# [AIM]
Recast every line of the listing below as a Markdown table with the columns Row and Line, numbering the rows and skipping blank lines. Leave the pictures out.

# [INPUT ROWS]
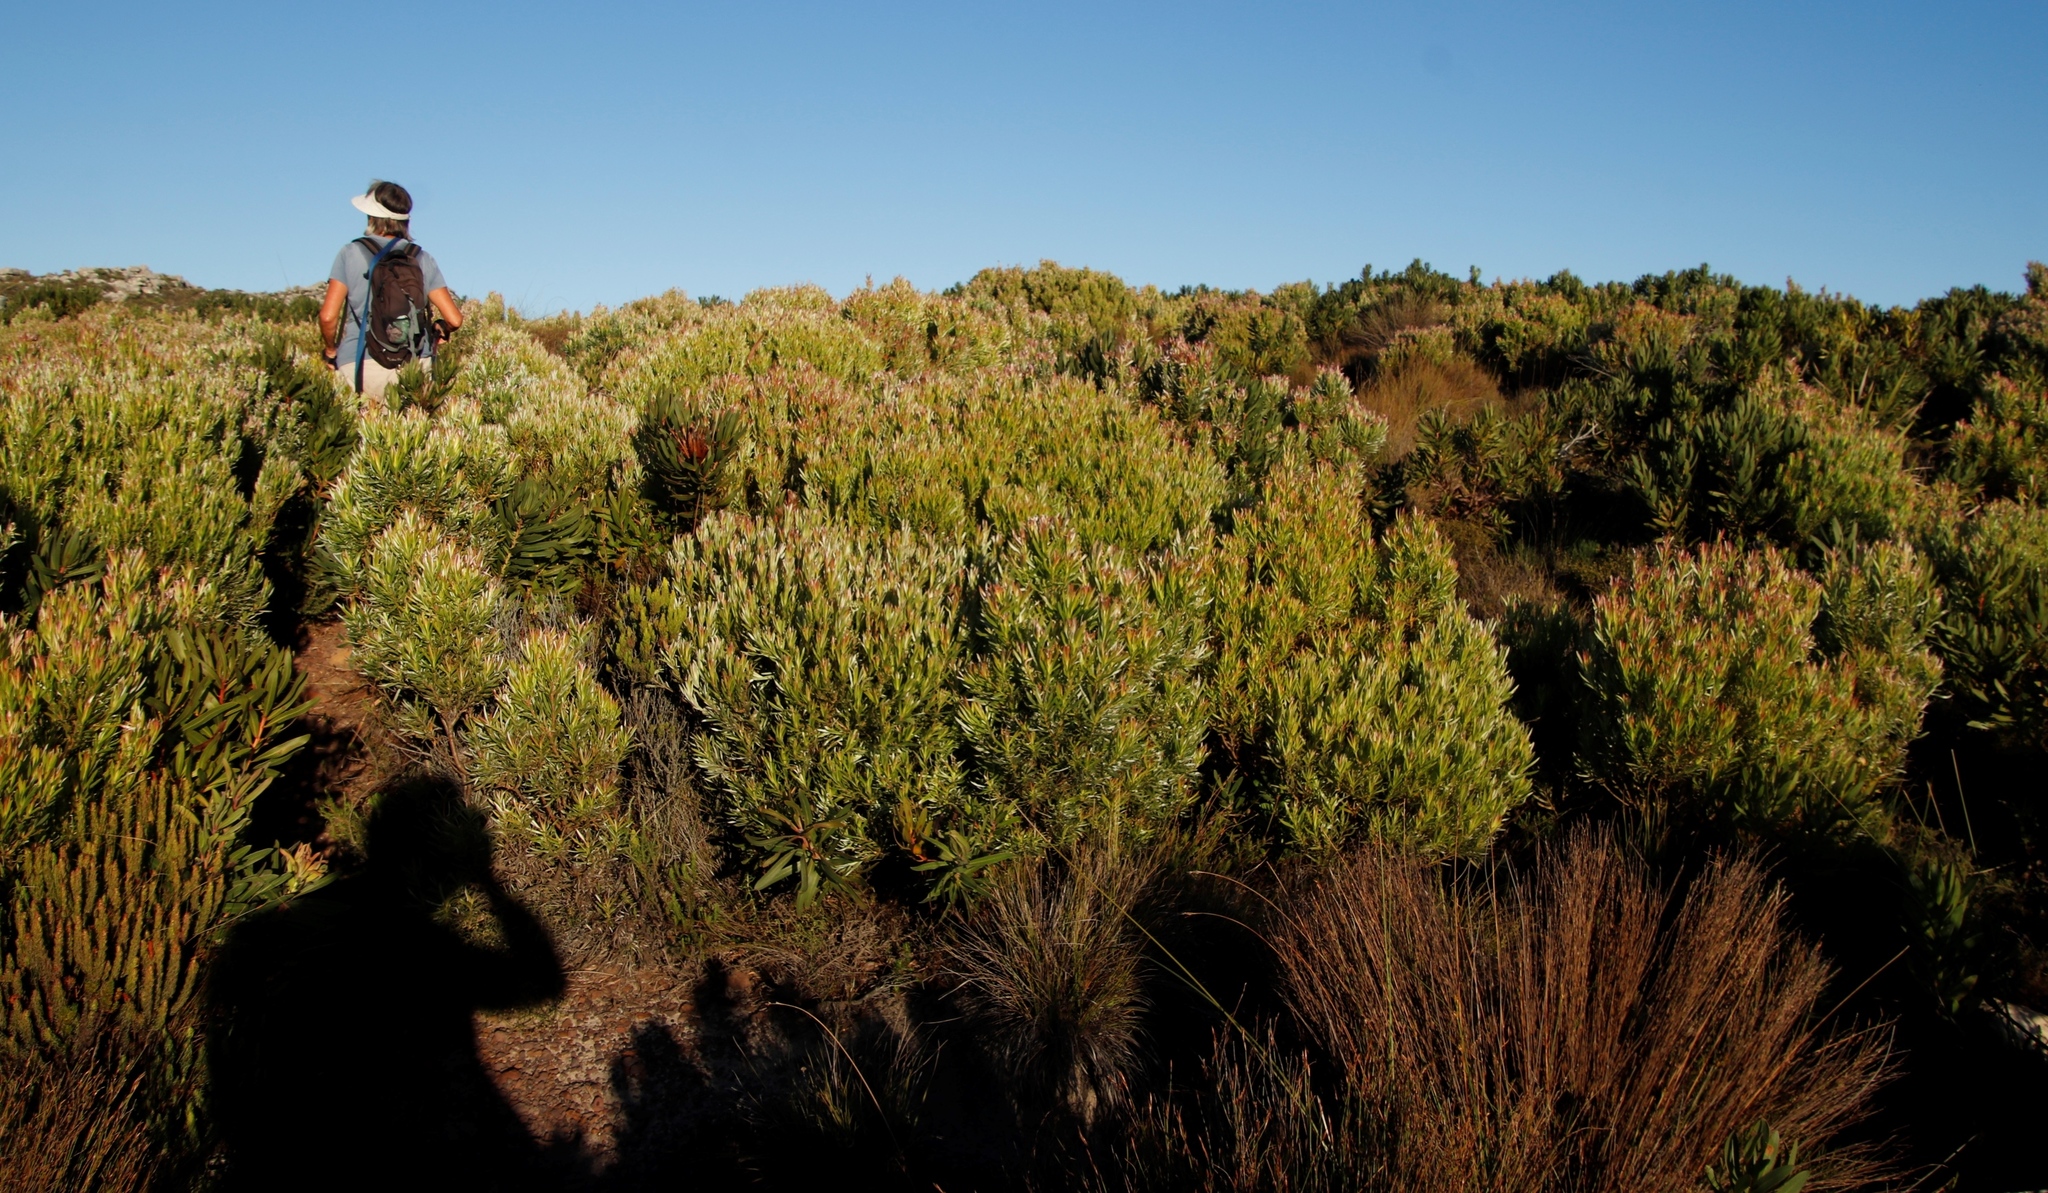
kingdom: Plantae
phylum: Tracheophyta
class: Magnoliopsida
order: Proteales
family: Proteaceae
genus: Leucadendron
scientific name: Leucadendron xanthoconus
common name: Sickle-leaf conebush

# [RESPONSE TO THIS EXERCISE]
| Row | Line |
|---|---|
| 1 | kingdom: Plantae |
| 2 | phylum: Tracheophyta |
| 3 | class: Magnoliopsida |
| 4 | order: Proteales |
| 5 | family: Proteaceae |
| 6 | genus: Leucadendron |
| 7 | scientific name: Leucadendron xanthoconus |
| 8 | common name: Sickle-leaf conebush |